[Transcribed page text]
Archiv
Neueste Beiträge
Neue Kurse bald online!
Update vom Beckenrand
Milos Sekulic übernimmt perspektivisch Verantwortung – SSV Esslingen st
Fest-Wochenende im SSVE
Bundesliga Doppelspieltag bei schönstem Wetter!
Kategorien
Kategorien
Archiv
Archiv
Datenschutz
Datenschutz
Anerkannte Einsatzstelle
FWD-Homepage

> _Try it_
Update the rows above by replacing every "Archiv" with "Archive" and keeping everything else the same.

> _Output for this exercise_
Archive
Neueste Beiträge
Neue Kurse bald online!
Update vom Beckenrand
Milos Sekulic übernimmt perspektivisch Verantwortung – SSV Esslingen st
Fest-Wochenende im SSVE
Bundesliga Doppelspieltag bei schönstem Wetter!
Kategorien
Kategorien
Archive
Archive
Datenschutz
Datenschutz
Anerkannte Einsatzstelle
FWD-Homepage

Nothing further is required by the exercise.